On May 3, 2002, a Cook County grand jury indicted 18-year-old Bryan Estrada on a charge of aggravated unlawful use of a firearm.
On November 22, 2002, Estrada pled guilty to the charge in Cook County Circuit Court. He was sentenced to one year on probation.
In September 2013, the Illinois Supreme Court ruled in People v. Aguilar that the portion of the statute under which Estrada had been convicted was unconstitutional. The statute said that a person committed the offense of aggravated unlawful use of a weapon when a person “carries on or about his person or in any vehicle or concealed on or about his person except when on his land or in his abode or fixed place of business any pistol, revolver, stun gun or taser or other firearm and the firearm is uncased, loaded and immediately accessible.”

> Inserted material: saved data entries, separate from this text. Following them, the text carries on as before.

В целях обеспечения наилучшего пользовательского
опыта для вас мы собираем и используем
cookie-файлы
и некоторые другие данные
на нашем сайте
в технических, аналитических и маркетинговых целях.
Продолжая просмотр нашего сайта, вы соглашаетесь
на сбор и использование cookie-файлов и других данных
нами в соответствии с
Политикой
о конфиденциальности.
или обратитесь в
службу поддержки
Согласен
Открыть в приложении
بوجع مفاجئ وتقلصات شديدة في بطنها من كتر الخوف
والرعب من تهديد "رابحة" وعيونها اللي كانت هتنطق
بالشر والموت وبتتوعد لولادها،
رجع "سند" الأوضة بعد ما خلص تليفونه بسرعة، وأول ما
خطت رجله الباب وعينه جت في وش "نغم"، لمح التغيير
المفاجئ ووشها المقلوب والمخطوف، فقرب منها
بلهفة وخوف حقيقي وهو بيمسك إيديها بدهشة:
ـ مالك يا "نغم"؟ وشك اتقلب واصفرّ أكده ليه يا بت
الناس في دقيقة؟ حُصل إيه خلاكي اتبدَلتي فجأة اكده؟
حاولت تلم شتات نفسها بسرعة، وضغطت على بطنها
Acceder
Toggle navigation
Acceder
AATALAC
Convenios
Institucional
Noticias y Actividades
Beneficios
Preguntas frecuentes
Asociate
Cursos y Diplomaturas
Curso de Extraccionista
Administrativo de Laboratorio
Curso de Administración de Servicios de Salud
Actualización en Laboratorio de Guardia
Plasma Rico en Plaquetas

The court held that this portion of the statute violated the right to keep and bear arms as guaranteed by the Second Amendment.
By that time, Estrada had been convicted of murder and attempted murder in 2009 in Cook County and sentenced to 80 years in prison. In 2019, Estrada filed a motion to vacate his aggravated unlawful use of a firearm conviction based on the Aguilar ruling. On December 6, 2019, the motion was granted, the conviction was vacated, and the charge was dismissed.
Estrada then filed a motion for a certificate of innocence. On November 19, 2020, Cook County Criminal Court Chief Judge LeRoy Martin Jr. granted the motion.
Estrada filed a claim with the Illinois Court of Claims for compensation. On December 8, 2021, he was awarded $20,000.